There is deep irony to observing Microsoft and publishers of so-called 'news' battling in court. Not only is each a leviathan by size and temperament, but also they may fittingly be considered remnants of the dinosaurs. They both wallow in a protected pool wherein their anachronistic modes of doing business (rentier economics) persist; they are arguing over share of the 'cake', not matters of principle.
Legislation rooted in the 18th century is not, in fact never was, fit for purpose. The inception of the 'digital age' has made clear that constructs capable of being expressed in digits cannot be owned, and controlled, in the same manner as physical artefacts. Law framed as if that were so is becoming unenforceable. That is pragmatic reality. Only simpletons imagine 'law' always to reflect a common notion of morality, or law always to coincide with good sense.

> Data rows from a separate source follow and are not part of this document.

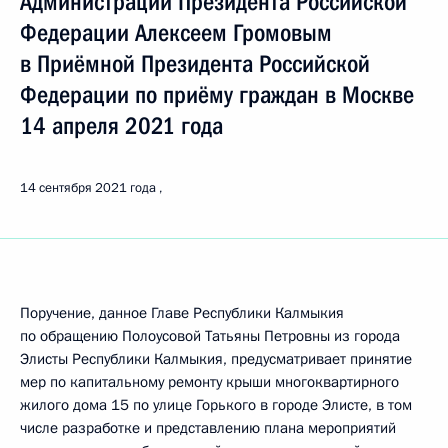
Администрации Президента Российской
Федерации Алексеем Громовым
в Приёмной Президента Российской
Федерации по приёму граждан в Москве
14 апреля 2021 года
14 сентября 2021 года
Поручение, данное Главе Республики Калмыкия
по обращению Полоусовой Татьяны Петровны из города
Элисты Республики Калмыкия, предусматривает принятие
мер по капитальному ремонту крыши многоквартирного
жилого дома 15 по улице Горького в городе Элисте, в том
числе разработке и представлению плана мероприятий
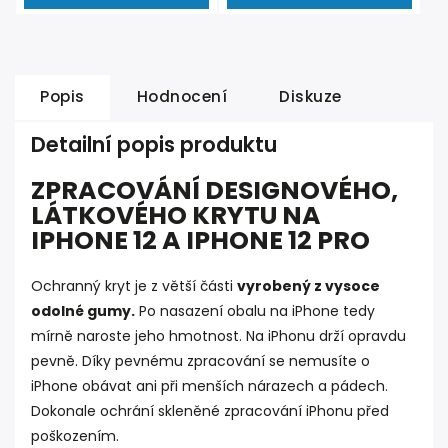
Popis
Hodnocení
Diskuze
Detailní popis produktu
ZPRACOVÁNÍ DESIGNOVÉHO,
LÁTKOVÉHO KRYTU NA
IPHONE 12 A IPHONE 12 PRO
Ochranný kryt je z větší části
vyrobený z vysoce
odolné gumy.
Po nasazení obalu na iPhone tedy
mírně naroste jeho hmotnost. Na iPhonu drží opravdu
pevně. Díky pevnému zpracování se nemusíte o
iPhone obávat ani při menších nárazech a pádech.
Dokonale ochrání skleněné zpracování iPhonu před
poškozením.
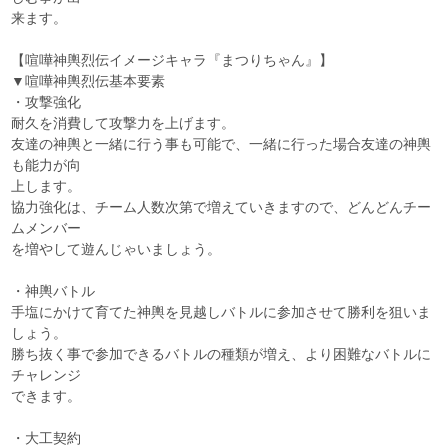
来ます。
【喧嘩神輿烈伝イメージキャラ『まつりちゃん』】
▼喧嘩神輿烈伝基本要素
・攻撃強化
耐久を消費して攻撃力を上げます。
友達の神輿と一緒に行う事も可能で、一緒に行った場合友達の神輿
も能力が向
上します。
協力強化は、チーム人数次第で増えていきますので、どんどんチー
ムメンバー
を増やして遊んじゃいましょう。
・神輿バトル
手塩にかけて育てた神輿を見越しバトルに参加させて勝利を狙いま
しょう。
勝ち抜く事で参加できるバトルの種類が増え、より困難なバトルに
チャレンジ
できます。
・大工契約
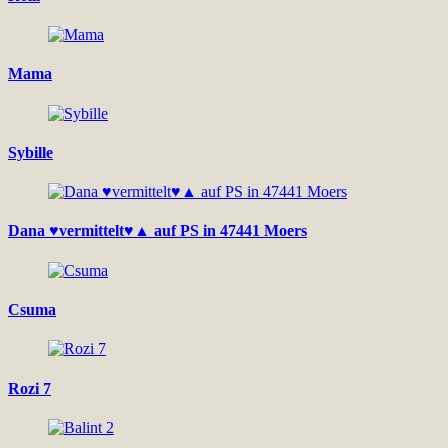
Mama
Sybille
Dana ♥vermittelt♥▲ auf PS in 47441 Moers
Csuma
Rozi 7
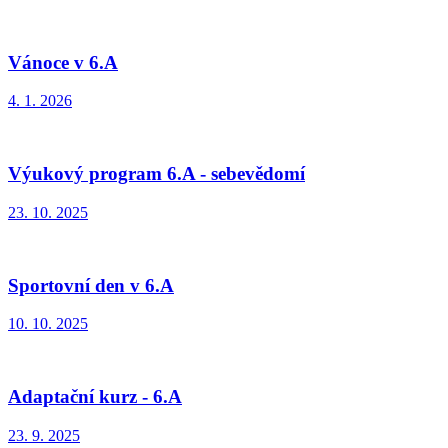
Vánoce v 6.A
4. 1. 2026
Výukový program 6.A - sebevědomí
23. 10. 2025
Sportovní den v 6.A
10. 10. 2025
Adaptační kurz - 6.A
23. 9. 2025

The players, in this reported legal battle, bear comparison with the Luddite's of old. Of course, they collectively are far more powerful/influential than were Luddites. They are trying desperately not to be swept away by an innovation supporting creation of possibilities for the many. Irony is compounded by the fact that doing away with 'intellectual property' (IP), to be replaced by 'attribution', leads to market-capitalism far less tainted by monopoly; however, in a world dominated by conglomerates, market-capitalism, as once understood, has ceased to be.
A further twist is that this and other 'protection of interests' legal actions (including criminal prosecutions) can be rendered nonsensical by a few strokes of the pen elsewhere on the planet. The 'Global South', so-called, contains many nations recently emerged from Western colonisation. Each has entered a global market for things, and for ideas, which is dominated by rules (conventions) set during the colonial era. It takes but one nation, that is one out of reach by US Marines, to recognise that its population's future is best served by unshackling people from a moribund body of law. The nature of the beast is that following the dropping of pretence in one nation that IP exists, the whole rotten legal edifice will collapse across the globe; that unless fools in the USA and UK take it as an opportunity to start WW3.

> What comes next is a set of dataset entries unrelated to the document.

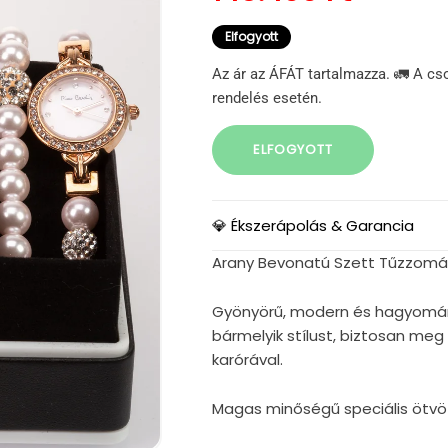
Elfogyott
Az ár az ÁFÁT tartalmazza. 🚛 A cs
rendelés esetén.
ELFOGYOTT
💎 Ékszerápolás & Garancia
Arany Bevonatú Szett Tűzzománc
Gyönyörű, modern és hagyomány
bármelyik stílust, biztosan meg
karórával.
Magas minőségű speciális ötvö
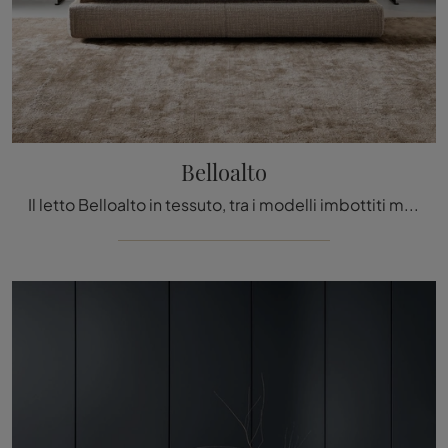
Belloalto
Il letto Belloalto in tessuto, tra i modelli imbottiti matrimoniali moderni di Bonaldo, è pensato per assicurarti il relax totale.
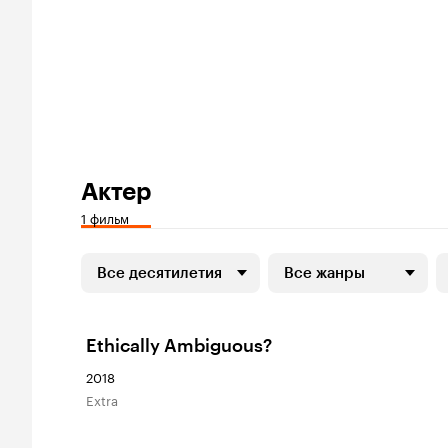
Актер
1 фильм
Все десятилетия
Все жанры
Ethically Ambiguous?
2018
Extra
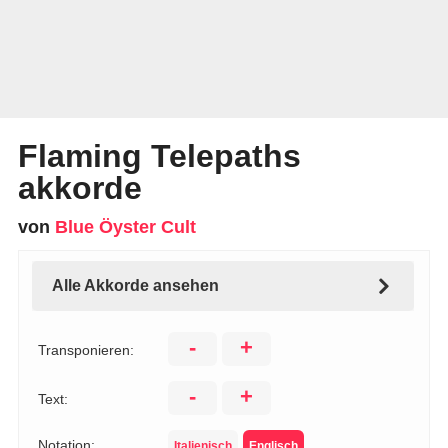
Flaming Telepaths
akkorde
von
Blue Öyster Cult
Alle Akkorde ansehen
-
+
Transponieren:
-
+
Text:
Notation:
Italienisch
Englisch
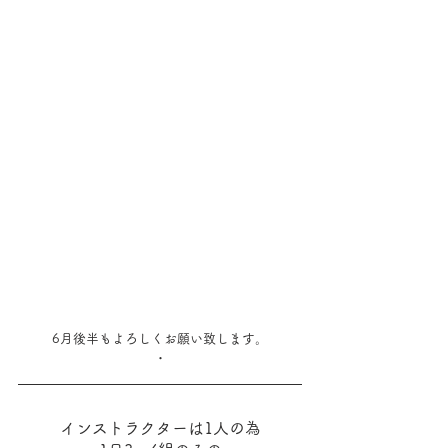
6月後半もよろしくお願い致します。
・
インストラクターは1人の為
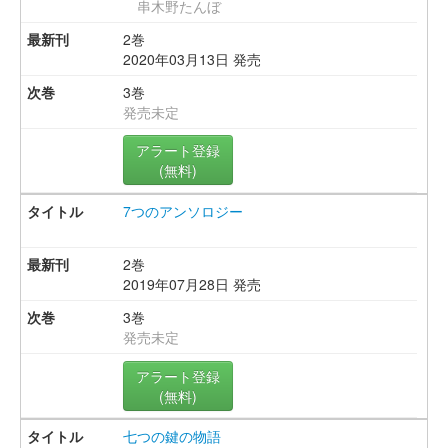
串木野たんぼ
2巻
2020年03月13日 発売
3巻
発売未定
アラート登録
(無料)
7つのアンソロジー
2巻
2019年07月28日 発売
3巻
発売未定
アラート登録
(無料)
七つの鍵の物語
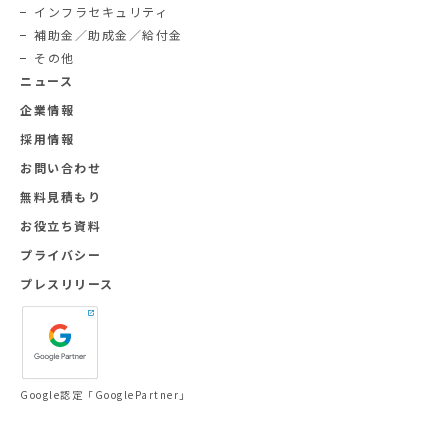
インフラセキュリティ
補助金／助成金／給付金
その他
ニュース
企業情報
採用情報
お問い合わせ
無料見積もり
お役立ち資料
プライバシー
プレスリリース
Google認定「GooglePartner」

Well, I can’t totally agree with your conclusions.
But, yes, a different world where there is no such thing as copyright, or patents, or trademarks, or intellectual property, can be envisioned.
However, rest assured that the closer the tiger economies, or what have you, gets to parity with the west (or surpasses) the more they will start to shout about the above mentioned protections.
For those that may not have read this, quite interesting in verbatim chunks of (copyrighted) song lyrics can be regurgitated without needing to use sophisticated prompt engineering (the usual flimsy excuse "AI" companies trot out is that users are essentially "hacking" via super clever prompting to get copyrighted data out)
https://thenextweb.com/news/generative-ai-regurgitates-training-data-copyright-fair-use
Also interesting is this on book text regurgitation
https://www.cnbc.com/2024/03/06/gpt-4-researchers-tested-leading-ai-models-for-copyright-infringement.html
Almost looks like OpenAI are taking a deliberate "we don't care about copyright" approach, given how badly they performed compared to other competing "AIs"
There’s a tricky issue when someone programs an artificial brain to emulate a particular, identifiable style, but in a “non-infringing” way.
But “copyright” is a well-understood legal concept (as are Deceit and Fraud).
I’m confident this all gets worked out, eventually!